How much do you pay your boys annually? And I think you said your wife works for the Corp too? Her compensation?
How much insurance do you carry?
Have you had to pay income tax yet?

I just can't get to those numbers with any form of payroll involved.

What am I missing?


----------



## JT&SONS

My wife does not take any payment she works a 9-5 from home with a 6 figure income. I pay myself 10hr and my boys 10hr for now while we build. I carry 1-2 mill ins. 60k equipment coverage
I have paid 6k in income tax


----------



## EWSplow

JT&SONS said:


> To be honest, I have no clue I know I need to make 40 an hr for the business to operate and make a 20% profit. That's including paying me back the 50k I invested over 10 years. I paid cash for all my equipment and my truck. So I have no overhead there just replacement cost and repairs. I have sat down with a buddy of mine who owns a multi-million dollar excavating plumbing company and he told me that after 40hr im in the green and if I can average 80hr total for all work performed I would do very well. He is not involved in snow removal so he is no help there.

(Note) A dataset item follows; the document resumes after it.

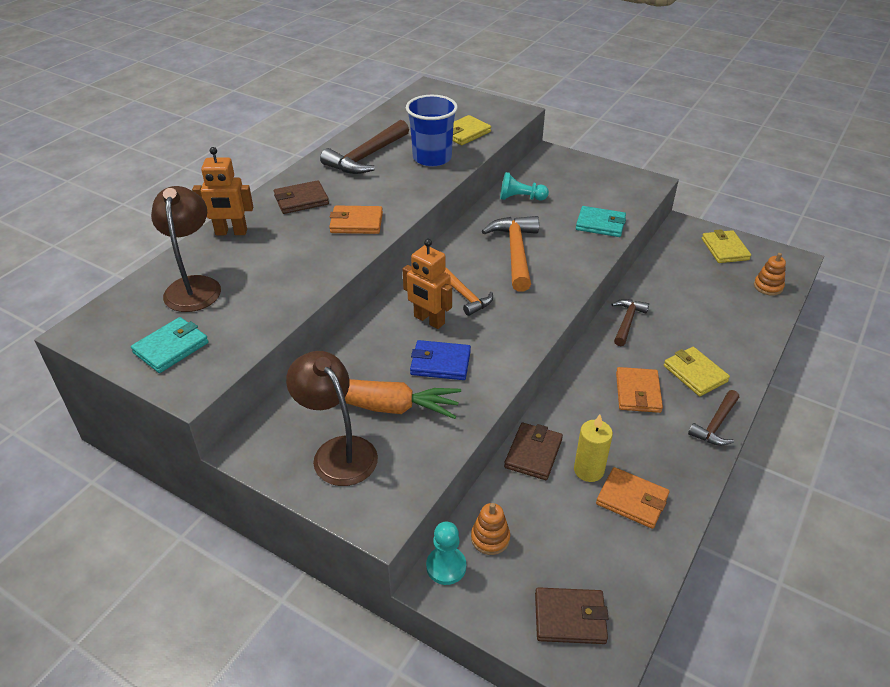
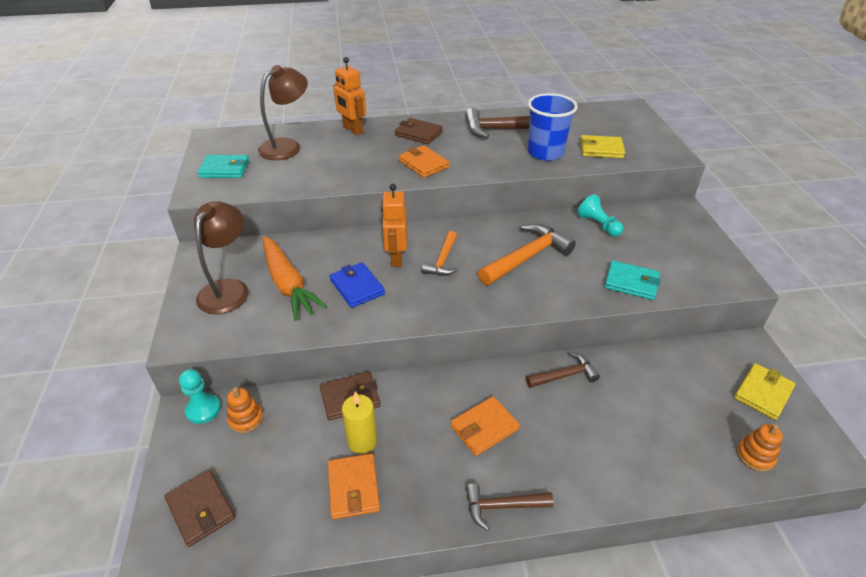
camera: 50 degrees right, 0 degrees up
turquoise wallet [576,206,626,237] -> turquoise wallet turned 45 degrees counterclockwise [604,260,660,300]
yellow wallet [664,347,730,396] -> none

If I understand correctly, You've invested $50k & want full return in 10 years. Now, in 10 years most of your equipment will be close to worthless, so you would need $100k + add for price increases.
You might do alright figuring your truck with you plowing at $80/hr, but if you're bidding against others, you may be leaving a bit too much on the table. 
I hope this makes sense.


----------



## cwren2472

$50k in 10 years? We are shooting for a cool $5,000 a year in profit and paying yourself below minimum wage in many states?


----------



## JT&SONS

EWSplow said:


> If I understand correctly, You've invested $50k & want full return in 10 years. Now, in 10 years most of your equipment will be close to worthless, so you would need $100k + add for price increases.
> You might do alright figuring your truck with you plowing at $80/hr, but if you're bidding against others, you may be leaving a bit too much on the table.
> I hope this makes sense.


Yes that makes sense what we did was take the replacement cost of all my equipment and figured it over 4 years for some of it like mowers and things stuff that will yield a ok return when sold since I don't beat on my stuff and keep it looking nice I should be able to sell each mower for between 3500 and 5500 that's not figured into the numbers though that's a bonus. so I don't get anything for it im not at a loss. I went as far as breaking it down to what each piece of equipment needs to make a day. I figured all my numbers on a 4 day work week so 5th day is completely profit. I'm going, to be honest, My buddy did a lot of the math and figures so it's hard for me to explain how did everything. His business is in its 40th year and makes around 5mill a year so I fully trust him but I am nowhere near as smart as him.

I had to quit high school at 17 get a job support twin boys and a wife so nothing has ever been handed to me and nothing has ever stopped me from getting to where I am now. I came here for help and appreciate any all help that's been given. Thanks for your time


----------



## BossPlow2010

JT&SONS said:


> To be honest, I have no clue


 phew glad that only took 6 pages, and someone pointed it out earlier too.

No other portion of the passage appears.